Selain mengadakan pengajian Tunas Mentari, SD ‘Aisyiyah juga rutin mendisiplinkan anak dalam kegiatan ibadah seperti salat wajib berjamaah, salat Dhuha berjamaah, dan program tahfidz Juz 30. Untuk program terakhir, guru-guru mendapat tugas untuk mengajar peserta murid sampai mereka benar-benar hafal satu juz terakhir dan siap diwisuda. Wisuda tahfidz ini diselenggarakan setiap dua kali dalam setahun. Terkadang, ada pula anak kelas 3 yang sudah bisa diwisuda karena hafalannya lebih dulu selesai.

Selain menekankan nilai-nilai rohani dan agama, SD ‘Aisyiyah juga tidak lupa memberi bekal keterampilan lain. Aris menjelaskan setidaknya ada 16 ekstrakurikuler di sekolah ini, antara lain ekstra memanah, renang, multimedia, fotografi, tapak suci, musik, electro, Arabic Club, dan English Club. Untuk program bahasa, SD ‘Aisyiyah Nganjuk membuat zona-zona bahasa di tempat-tempat tertentu. Aris mencontohkan misalnya, di teras depan adalah zona english maka semua sivitas SD ‘Aisyiyah harus berbahasa Inggris di zona itu. “Program ini masih baru. Jadi kita sendiri belum tahu seberapa besar keberhasilannya,” ujar Aris.

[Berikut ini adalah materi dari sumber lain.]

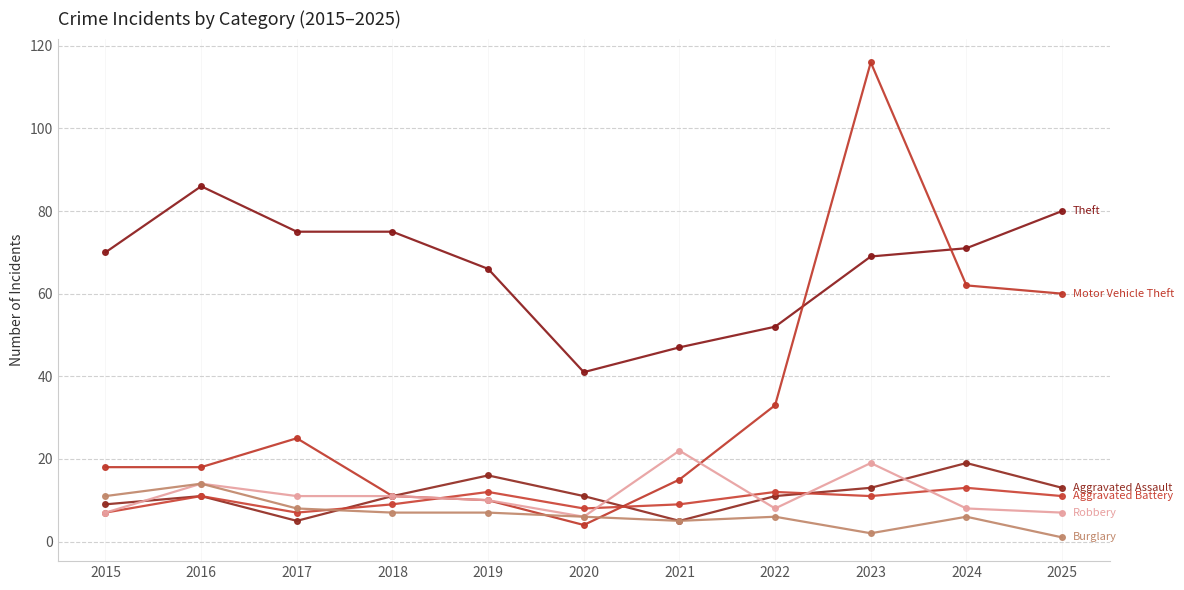

Does the chart have visible grid lines?

Yes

Selain itu, SD ‘Asiyiyah Nganjuk juga sedang belajar untuk melatih kemampuan tulis menulis bagi guru juga murid. Majalah sekolah bernama Megantee menjadi wadah untuk menyalurkan kemampuan dan bakat menulis tersebut. Aris menjelaskan saat ini 90% isi majalah masih dipenuhi dengan tulisan guru. Namun ke depannya, secara perlahan-lahan, murid akan mengisi 30% atau lebih dari keseluruhan majalah yang terbit empat kali selama satu tahun.

Aris sebagai kepala sekolah SD ‘Aisyiyah Nganjuk yang kini berakreditasi A menekankan betul arti kejujuran bagi para anak didiknya. Menurutnya, di era sekarang, anak harus dilatih menjadi pribadi yang jujur sehingga menjadi pribadi yang percaya diri dan secara tidak langsung akan timbul sifat kemandiriannya.